BRIEF -
Count the lines in the material below that contain the string "Turners", matching case exactly, and reply with the number only.

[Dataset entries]
────────────────────────────────────────

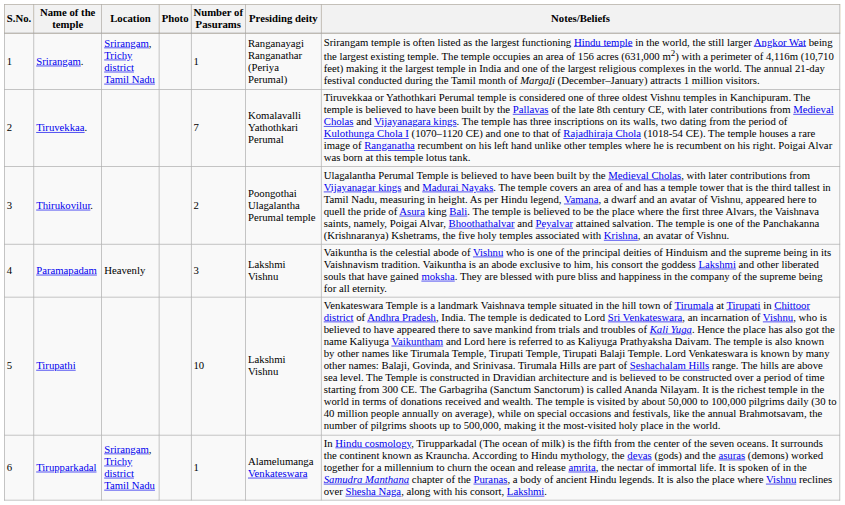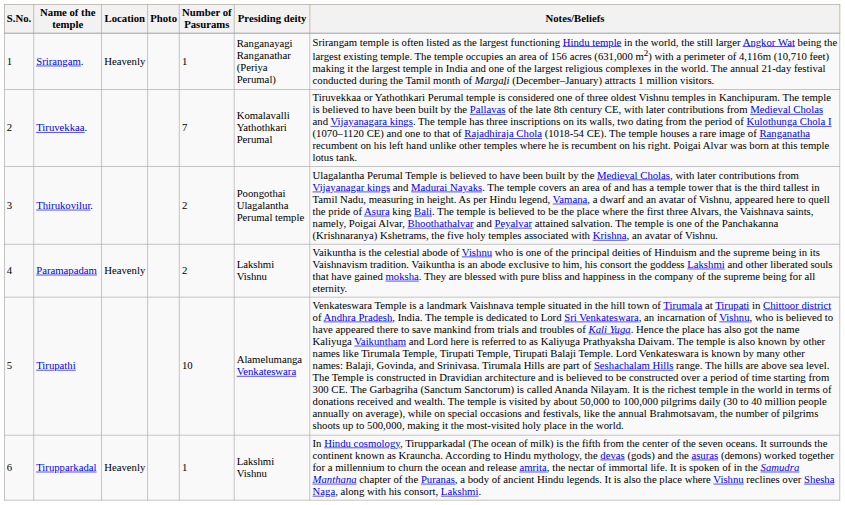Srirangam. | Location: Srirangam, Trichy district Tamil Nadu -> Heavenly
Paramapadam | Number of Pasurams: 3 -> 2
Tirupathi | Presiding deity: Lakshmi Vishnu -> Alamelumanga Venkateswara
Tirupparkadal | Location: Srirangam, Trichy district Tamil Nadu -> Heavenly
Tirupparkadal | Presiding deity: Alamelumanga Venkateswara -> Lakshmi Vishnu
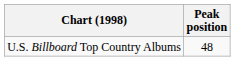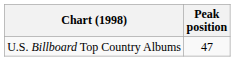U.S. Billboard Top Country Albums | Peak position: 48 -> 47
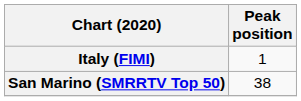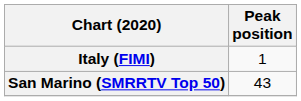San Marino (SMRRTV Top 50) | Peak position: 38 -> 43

────────────────────────────────────────

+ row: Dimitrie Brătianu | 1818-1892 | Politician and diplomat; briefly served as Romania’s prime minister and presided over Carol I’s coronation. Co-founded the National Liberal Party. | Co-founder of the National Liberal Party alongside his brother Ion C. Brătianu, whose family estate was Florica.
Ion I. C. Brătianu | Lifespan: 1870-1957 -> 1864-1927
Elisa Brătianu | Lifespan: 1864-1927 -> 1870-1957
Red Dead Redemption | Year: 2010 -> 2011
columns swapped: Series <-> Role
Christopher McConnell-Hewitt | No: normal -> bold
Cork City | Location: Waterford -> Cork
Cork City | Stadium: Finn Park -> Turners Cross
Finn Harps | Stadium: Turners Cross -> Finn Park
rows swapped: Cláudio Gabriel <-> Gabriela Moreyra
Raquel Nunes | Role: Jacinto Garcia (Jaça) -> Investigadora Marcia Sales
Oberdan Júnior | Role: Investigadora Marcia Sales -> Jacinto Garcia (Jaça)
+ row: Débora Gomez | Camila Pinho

────────────────────────────────────────

TASK SOLUTION -
2